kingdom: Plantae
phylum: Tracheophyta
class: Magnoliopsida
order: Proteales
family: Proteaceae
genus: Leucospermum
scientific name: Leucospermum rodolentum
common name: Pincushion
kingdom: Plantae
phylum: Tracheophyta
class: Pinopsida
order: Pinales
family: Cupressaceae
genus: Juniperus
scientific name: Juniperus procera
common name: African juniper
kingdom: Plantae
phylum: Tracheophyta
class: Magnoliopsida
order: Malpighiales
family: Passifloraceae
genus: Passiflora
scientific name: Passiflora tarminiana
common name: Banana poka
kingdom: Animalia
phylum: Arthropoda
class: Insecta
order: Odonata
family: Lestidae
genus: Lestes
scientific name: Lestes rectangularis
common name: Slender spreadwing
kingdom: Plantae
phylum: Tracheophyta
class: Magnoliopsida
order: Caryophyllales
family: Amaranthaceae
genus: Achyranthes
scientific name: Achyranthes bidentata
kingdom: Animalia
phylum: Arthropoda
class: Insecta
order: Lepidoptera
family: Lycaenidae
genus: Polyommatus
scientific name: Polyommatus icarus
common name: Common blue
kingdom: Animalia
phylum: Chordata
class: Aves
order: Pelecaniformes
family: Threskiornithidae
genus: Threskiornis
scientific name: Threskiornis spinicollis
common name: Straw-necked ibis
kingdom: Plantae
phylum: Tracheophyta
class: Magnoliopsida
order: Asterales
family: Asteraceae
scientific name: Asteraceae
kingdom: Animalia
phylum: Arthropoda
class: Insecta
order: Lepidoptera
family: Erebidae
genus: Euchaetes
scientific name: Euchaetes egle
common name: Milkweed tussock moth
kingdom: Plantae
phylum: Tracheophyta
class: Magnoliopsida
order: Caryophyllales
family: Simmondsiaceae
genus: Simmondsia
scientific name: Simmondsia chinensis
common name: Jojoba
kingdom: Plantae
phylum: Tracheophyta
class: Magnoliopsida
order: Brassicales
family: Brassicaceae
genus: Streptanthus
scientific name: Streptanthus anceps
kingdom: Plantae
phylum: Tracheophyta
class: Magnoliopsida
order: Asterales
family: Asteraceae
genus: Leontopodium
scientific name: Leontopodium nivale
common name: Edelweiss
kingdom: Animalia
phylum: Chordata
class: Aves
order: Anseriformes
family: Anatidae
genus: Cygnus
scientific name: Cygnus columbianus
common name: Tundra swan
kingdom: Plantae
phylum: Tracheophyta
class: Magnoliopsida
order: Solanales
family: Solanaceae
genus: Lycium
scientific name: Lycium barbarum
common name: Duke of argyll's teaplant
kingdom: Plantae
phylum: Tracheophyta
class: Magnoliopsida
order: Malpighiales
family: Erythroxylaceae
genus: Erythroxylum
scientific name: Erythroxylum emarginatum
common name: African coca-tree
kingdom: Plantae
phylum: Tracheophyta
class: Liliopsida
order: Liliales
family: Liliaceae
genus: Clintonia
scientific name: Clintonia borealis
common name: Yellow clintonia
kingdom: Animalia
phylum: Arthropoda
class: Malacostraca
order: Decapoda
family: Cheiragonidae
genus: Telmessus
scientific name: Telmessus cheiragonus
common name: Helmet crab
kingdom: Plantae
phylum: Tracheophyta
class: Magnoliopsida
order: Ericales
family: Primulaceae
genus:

■ ■ ■

Brief | Rewrite the lines of the entries as a numbered list, from the line containing "common name: Banana poka" through the line containing "genus: Leontopodium", both included, and omit any blank lines.

Result of this exercise |
1. common name: Banana poka
2. kingdom: Animalia
3. phylum: Arthropoda
4. class: Insecta
5. order: Odonata
6. family: Lestidae
7. genus: Lestes
8. scientific name: Lestes rectangularis
9. common name: Slender spreadwing
10. kingdom: Plantae
11. phylum: Tracheophyta
12. class: Magnoliopsida
13. order: Caryophyllales
14. family: Amaranthaceae
15. genus: Achyranthes
16. scientific name: Achyranthes bidentata
17. kingdom: Animalia
18. phylum: Arthropoda
19. class: Insecta
20. order: Lepidoptera
21. family: Lycaenidae
22. genus: Polyommatus
23. scientific name: Polyommatus icarus
24. common name: Common blue
25. kingdom: Animalia
26. phylum: Chordata
27. class: Aves
28. order: Pelecaniformes
29. family: Threskiornithidae
30. genus: Threskiornis
31. scientific name: Threskiornis spinicollis
32. common name: Straw-necked ibis
33. kingdom: Plantae
34. phylum: Tracheophyta
35. class: Magnoliopsida
36. order: Asterales
37. family: Asteraceae
38. scientific name: Asteraceae
39. kingdom: Animalia
40. phylum: Arthropoda
41. class: Insecta
42. order: Lepidoptera
43. family: Erebidae
44. genus: Euchaetes
45. scientific name: Euchaetes egle
46. common name: Milkweed tussock moth
47. kingdom: Plantae
48. phylum: Tracheophyta
49. class: Magnoliopsida
50. order: Caryophyllales
51. family: Simmondsiaceae
52. genus: Simmondsia
53. scientific name: Simmondsia chinensis
54. common name: Jojoba
55. kingdom: Plantae
56. phylum: Tracheophyta
57. class: Magnoliopsida
58. order: Brassicales
59. family: Brassicaceae
60. genus: Streptanthus
61. scientific name: Streptanthus anceps
62. kingdom: Plantae
63. phylum: Tracheophyta
64. class: Magnoliopsida
65. order: Asterales
66. family: Asteraceae
67. genus: Leontopodium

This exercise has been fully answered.